Ein alter Spruch aus der Zeit nach dem Zweiten Weltkrieg lautete: „Wer aus der Geschichte nicht lernt, ist gezwungen, sie zu wiederholen.“ Und „Haus aus Erde“ führt uns die Richtigkeit dieses Satzes dramatisch vor Augen. Bereits zweimal (1914, 1939) hat die unersättliche Gier unseres Wirtschaftssystems die Menschheit in die Katastrophe geführt. Beide Male war die folgende Generation klüger geworden, setzte auf Menschenrechte und Sozialstaat. Doch wie schon nach 1929 hat auch die aktuelle Politikerschicht die Lehren der Geschichte wieder vergessen, setzt auf Ausbeutung und Krieg, steuert uns ein weiteres Mal in Richtung Erebos.

Gerade in solchen Zeiten ist es doppelt verdienstvoll, wenn Werke wie jenes von Guthrie „ausgegraben“ werden. Und doppelt erfreulich ist es, wenn niemand Geringerer als Hollywood-Ikone Johnny Depp diese Aufgabe übernommen hat. Er gründete eigens einen Verlag, um Guthries einzigen Roman zu publizieren, der nun in der Übersetzung von Hans-Christian Oeser (nicht minder Ikone in seiner Zunft) auch auf Deutsch vorliegt.

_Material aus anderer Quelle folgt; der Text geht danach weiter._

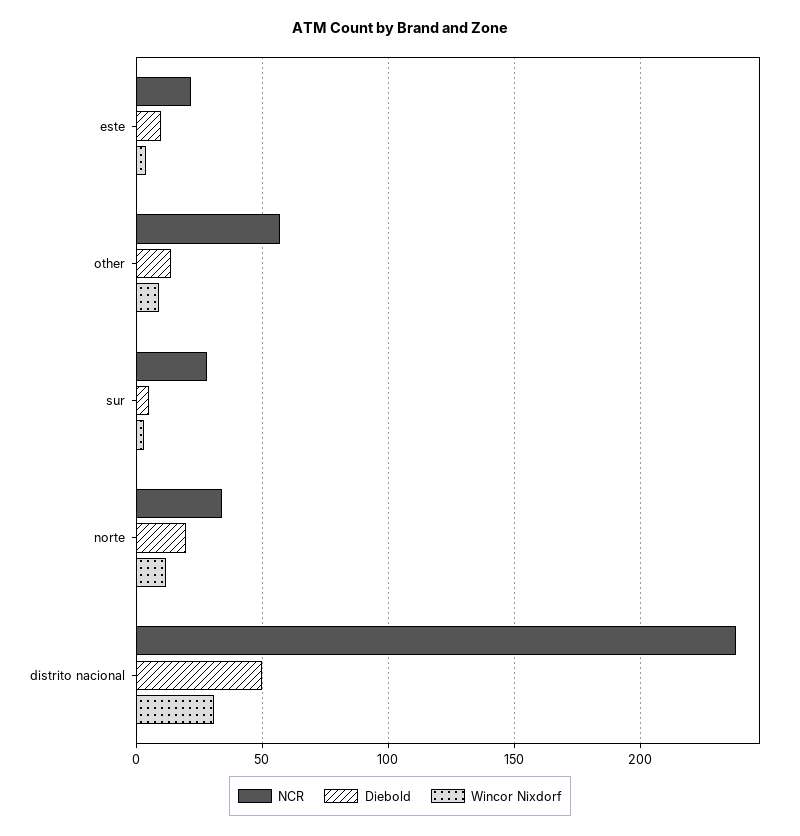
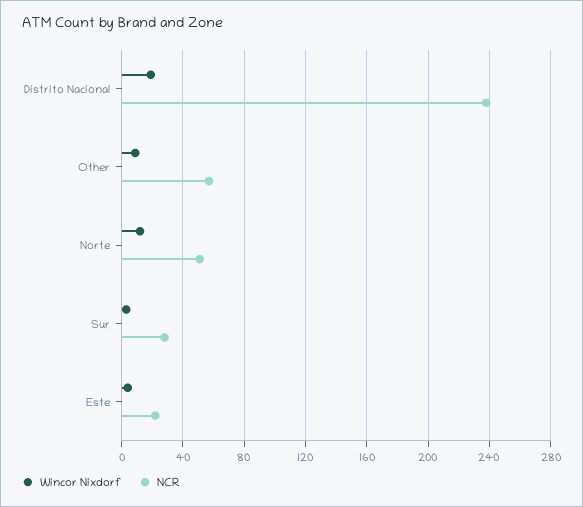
Diebold, este: 10 -> none
Diebold, other: 15 -> none
Diebold, sur: 5 -> none
NCR, norte: 35 -> 50
Diebold, norte: 20 -> none
Diebold, distrito nacional: 50 -> none
Wincor Nixdorf, distrito nacional: 30 -> 20

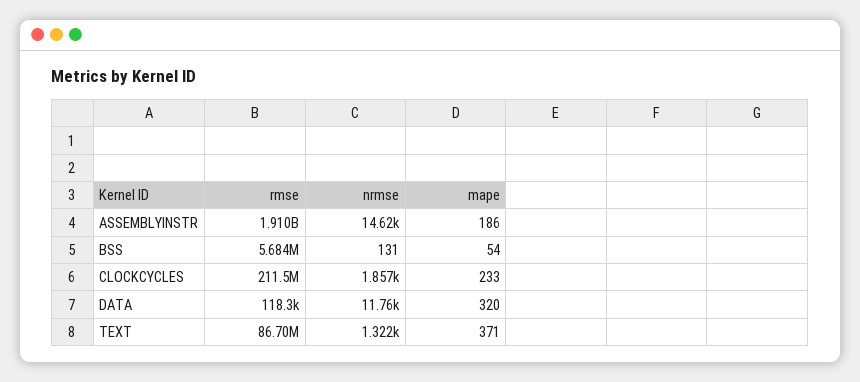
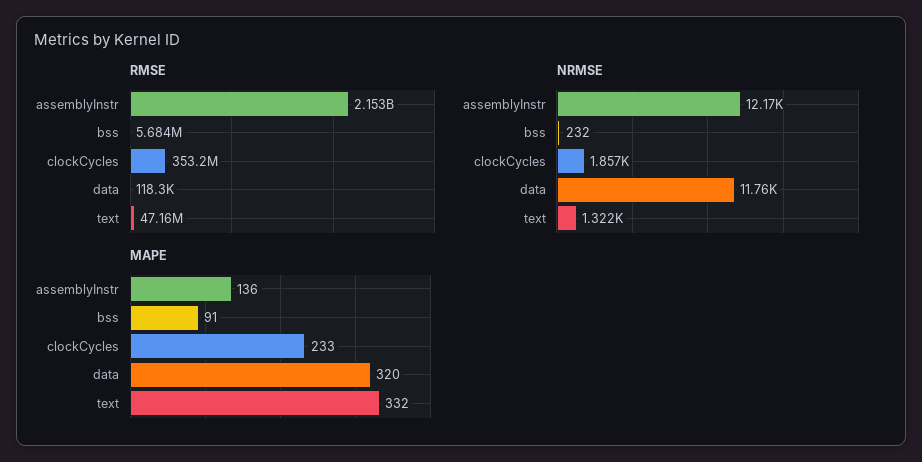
rmse, ASSEMBLYINSTR: 1910000000 -> 2153000000
nrmse, ASSEMBLYINSTR: 14620 -> 12170
mape, ASSEMBLYINSTR: 186 -> 136
nrmse, BSS: 131 -> 232
mape, BSS: 54 -> 91
rmse, CLOCKCYCLES: 211500000 -> 353200000
rmse, TEXT: 86700000 -> 47160000
mape, TEXT: 371 -> 332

Woody Guthrie, Bob Dylans großes Vorbild, wurde mit seinen Folksongs á la „This Land is your Land“ weltberühmt. Zu Lebzeiten blieb ihm eine Superstar-Karriere wohl nicht zuletzt deshalb verwehrt, weil er nie bereit war, seine entschlossene Haltung für die sozial Schwachen und Unterprivilegierten aufzugeben. Die amerikanische Realität ließ ihn zum entschlossenen Linken werden, und auf seine Gitarre brachte er den Slogan „This machine kills fascists“ an. Dasselbe kann man von seinem Roman behaupten. Denn wer „Haus aus Erde“ gelesen und moralisch nicht völlig verkommen ist, der muss automatisch zu dem Schluss gelangen, dass eine Änderung der gesellschaftlichen Verhältnisse unabdingbar ist.

Andreas Pittler

Woody Guthrie: Haus aus Erde (House of Earth, 2013). Übersetzt von Hans-Christian Oeser. Mit einem Vorwort von Johnny Depp. Eichborn-Verlag, Frankfurt 2013. 301 Seiten, 16,99 Euro.